• Page excerpt:
In Ep. 258 of the Mullooly Asset Podcast, Brendan and Tim talk about a few interesting articles from the last few days. They discuss why Social Security should not be considered the bond portion of your portfolio, a “hidden” cost of 401(k)s, unnecessary monthly subscriptions and more!
Show Notes
‘Stop Wasting Money on Unnecessary Monthly Subscriptions’ – The Wall Street Journal
‘Millennials Need to Get Off the Sidelines and Start Investing Now’ – CNBC
‘The Hidden Cost of Your 401(k)’ – CNBC
‘Social Security: It Is an Asset, But Not a Bond’ – Mike Piper – Oblivious Investor
Social Security is Not a Bond – Transcript
Tim Mullooly: Welcome back to the Mullooly Asset Management podcast. This is episode number 258. This is Tim Mullooly and Brendan is here with me today.
Brendan: Yeah, I think we want to lead off … We have a number of good articles today to discuss different topics, but the first one I want to talk about is from the Wall Street Journal recently. And they were talking about how all of us, us included, should stop wasting money on unnecessary monthly subscriptions.
Tim Mullooly: Yeah. In today’s day and age, there seems to be a subscription for everything not just Netflix and different technology, but-
Brendan: That’s how it started. That’s how they roped us all in.
Tim Mullooly: Yeah. Now music and …
Brendan: I pay for Netflix. It’s $10 a month. Oh, it’s just like Netflix for this new thing.
Tim Mullooly: For Razorblades.
Brendan: All different stuff.
Tim Mullooly: For everything now.
Brendan: So, the word unnecessary, which was in the headline, is interesting because that means something different to everybody. But the whole point behind the article was just that these subscriptions are a little bit … they’re a little more difficult to track or to remember than other expenses that you might pay out of pocket, whether it be cash or you actually have to enter credit card information to do it on a month-to-month basis or however often you’re doing the thing.

• Material provided:
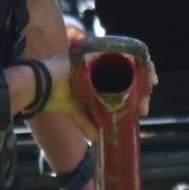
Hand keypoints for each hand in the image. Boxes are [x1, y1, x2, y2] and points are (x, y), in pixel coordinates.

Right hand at [36, 51, 159, 135]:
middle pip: (127, 69)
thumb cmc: (51, 95)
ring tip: (151, 86)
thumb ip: (85, 121)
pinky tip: (145, 71)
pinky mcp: (94, 52)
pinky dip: (135, 62)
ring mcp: (95, 55)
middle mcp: (95, 62)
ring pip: (127, 61)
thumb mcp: (74, 109)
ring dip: (142, 73)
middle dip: (141, 86)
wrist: (37, 86)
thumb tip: (95, 138)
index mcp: (92, 73)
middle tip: (145, 105)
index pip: (118, 76)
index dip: (134, 86)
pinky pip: (120, 55)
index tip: (143, 101)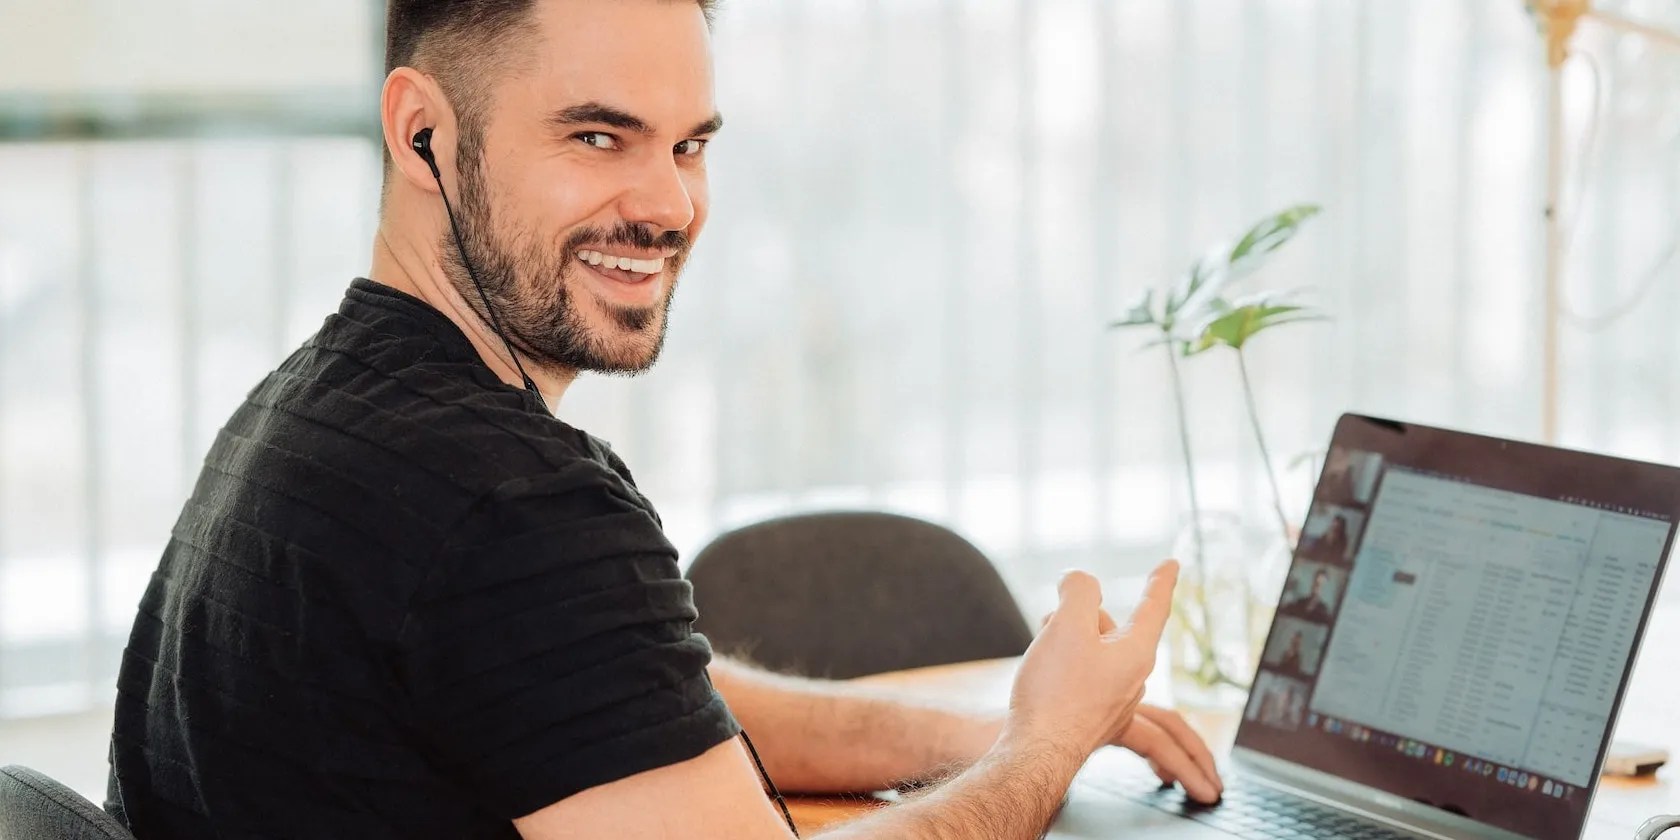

• What the exercise asks: Reproduce the portion of the podcast episode page starting with "Tim Mullooly: Yeah. In" and going on through "Mullooly: For Razorblades.".

• Answer to the exercise:
Tim Mullooly: Yeah. In today’s day and age, there seems to be a subscription for everything not just Netflix and different technology, but-
Brendan: That’s how it started. That’s how they roped us all in.
Tim Mullooly: Yeah. Now music and …
Brendan: I pay for Netflix. It’s $10 a month. Oh, it’s just like Netflix for this new thing.
Tim Mullooly: For Razorblades.